First frost has not yet arrived, but there is anticipation it could happen tonight. There will be no frost on my pumpkin this year, as you may have noted in the Weekly Roundup two weeks ago, the pumpkin suffered a diversion after meeting a hungry squirrel. A friend in Slovakia wrote last week of a first snow dusting. We are tilting to shorter and shorter hours of daylight. I have been digging out my favorite cold-weather recipes and purchased some new scarves, hats and gloves yesterday. I guess I'm ready…
And in the meantime, here is a bit of what happened last week and this week:
- Amylin, Lilly and Alkermes Get CRL for Bydureon (last week) – The FDA issued a Complete Response Letter regarding an extended release version of exenatide. The companies were forthcoming in the press release on the topic saying that the FDA was requesting a "thorough QT study" of the use of the drug at levels higher than typical therapeutic levels. This will cause significant delay, with the companies saying they will file a response in late 2011.
- FDA Approved Boehringer Ingelheim's Pradaxa to Prevent Stroke in People with Atrial Fibrillation (last week) – Boehringer Ingelheim announced this week that the FDA had approved its anti-coagulant Pradaxa for use in preventing blood clots in people with atrial fibrillation. According to the release by the company, it is the first approval of an anti-coagulant in fifty years. The FDA stated that the trial was a head to head against warfarin and that results showed that the patients being treated with Pradaxa in the trial had fewer strokes than those treated with warfarin.
- FDA Approves Teflaro - The FDA announced approval of Teflaro (ceftaroline fosamil) for the treatment of bacterial skin infections, including MRSA. Given the high profile that such infections have seen in media reports, the announcement is not only welcome news for Forest Labs, the manufacturer, but for those treating and receiving treatment for such infections.

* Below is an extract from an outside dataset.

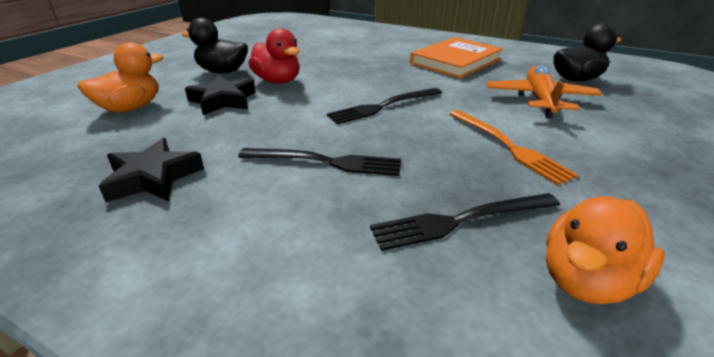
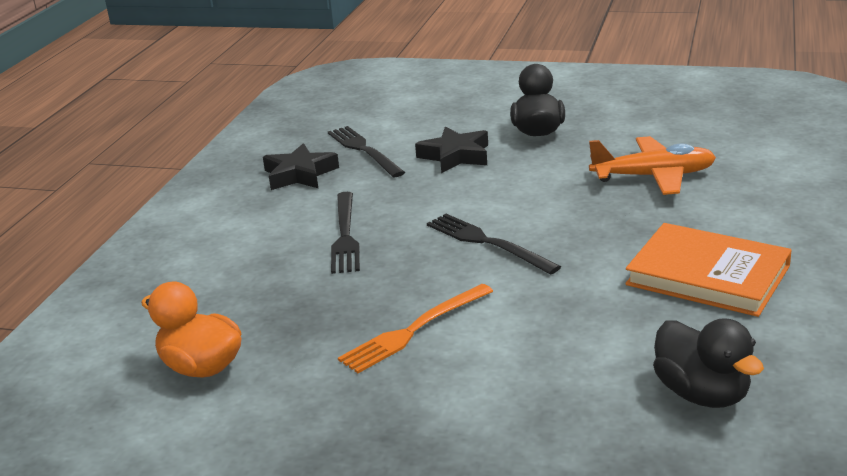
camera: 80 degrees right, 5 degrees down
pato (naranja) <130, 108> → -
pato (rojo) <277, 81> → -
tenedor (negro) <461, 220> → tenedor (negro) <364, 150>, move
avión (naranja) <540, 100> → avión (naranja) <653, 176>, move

- New Treatment for Schizophrenia Approved – The agency also announced this week approval for Latuda, manufacturered by Sunovion Pharmaceuticals, formerly known as Sepracor. It is an oral, once daily treatment and the company stated that it would likely be available the first quarter of 2011.
- Approval for Rare Leukemia Treatment – A new indication was approved for Sprycel (dasatinib) under accelerated approval for the treatment of a rare blood cancer known as Ph+ CP-CML. Sprycel, an oral kinase inhibitor, is the third drug approved to treat this condition and is manufactured by Bristol Myers Squibb.
- Complete Response Letter for Qnexa – Vivus announced the receipt of a Complete Response Letter for its weight loss drug Qnexa. The release stated that the letter covered five areas – clinical, labeling, REMS, safety update and drug scheduling. The company stated that they would be responding to the release in six weeks.
That's it for me this week folks. Have a good weekend.